Wednesday, June 5, 2013

Teaching Citing: The Importance of Individual Attention

This month I spent a lot of time assessing some of what I teach the kids. I haven't done a lot of this in the past, and I am seeing the the fruits of my labor now. Believe me, it has been a lot of new work. But it is so worth it! Here is an overview:

 A teacher asked me to grade some of her works cited sheets from her seniors, and while grading I realized we were failing in how we were trying to teach them how to cite using NoodleTools. Maybe failing is too strong a word.. Some students did well, some didn't, either because they didn't put in the effort, or they didn't know how. They also didn't know I'd be grading it, so senioritis could be part of the problem.

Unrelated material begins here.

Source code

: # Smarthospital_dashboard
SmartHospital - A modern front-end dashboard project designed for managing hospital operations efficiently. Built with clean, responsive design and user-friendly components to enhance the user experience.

In response, I changed tactics this year with how I teach citing to 9th graders. It is now much more individual in approach. As we embarked on our third project of the year, I did show them briefly how to cite reprinted articles - the last new piece of citing we do as a group. But instead of spending a lot of time on it, I made some quick citing videos: What is a Reprint and How to Cite it, and How to Cite from Bloom's Literary Reference Online. Then, as I did in two other projects this year, I gave them individual feedback online in NoodleTools to their working bibliographies.  I told them if their sites weren't academic, I told them if they didn't understand how to cite the items. I gave them feedback online, and met with several individually either on their free time or in class "workshops" where they could work at their own pace and ask either me or their teacher for help. Then I had them turn in a paper works cited to me and I graded the 120 works cited lists using a rubric which included citing skills from our few years together.

The kids enjoyed this new approach and individualized instruction. Who wants to listen to a lesson about citing or do citations in the abstract? They need to know it when they need it, and I need to be there for them. They have to know when to ask for help - and what to ask. I got to know many of them much better, and I feel like they trust me and know I care about them. They know citing is not exciting, but they also know it is one of my responsibilities to help them understand why and how  to do it. I am excited to see how their skills last as they continue in the upper school. Will their lists of Works Cited be as dismal as the ones I graded from our seniors? Or will this new "worshop" approach work better for them?

I am also in the midst of grading 10th grade blogs. Each 10th grader made blogs during a UN Simulation activity, and I am part of the grading team. I just make sure they are citing quality sources and using proper Creative Commons images on their blogs, with appropriate captions. The tenth graders with more research and Creative Commons experience are doing better than the others, demonstrating that practicing information literacy and digital ethics helps you over time.

An interesting side observation:
The most important part of citing is knowing what you are looking at and trying to cite. For the first time this year I had several students think they had the paper copy of a newspaper article for example, because they had printed it out. So they chose print, when actually they were citing a database newspaper article. Interesting.. I long for the day when none of this will matter anymore.


  1. Thanks for sharing your experiences with your citation workshop. Like you, I long for the day when trying to determine if something is print or digital or a magazine or journal no longer matters. Sure, it all makes sense to me, but it's foreign for kids growing up digital (as cliche as that may sound).

    My last round of student researchers seemed to spend more time worrying about the format of their citations than they did about their ideas, and that worries me. I'm not trying to say that citing sources and giving credit to other thinkers isn't important, but the more I think about it, the less important MLA, APA, etc. seems. These citation styles almost seem archaic. Sure they'll use these styles in college, but then there's a lot of obsolete tradition in higher ed.

    I'm feel unsettled by the traditional research paper and bibliography. I'm trying to sort out the source of the friction.

    Again, thanks for sharing this. You're right about no one wanting to do citations in abstract. One-on-one is where it makes the most sense.

  2. Melanie, thanks for the comment.
    I still think the traditional paper is important, but as one type of research project among many during a school year. I'm trying to get everyone to understand it in 9th grade so I don't have to focus on ti anymore in high school, but rather check in with them periodically about it. this was an experiment year - should be interesting. But like algebra, if they don't do it enough, they forget how.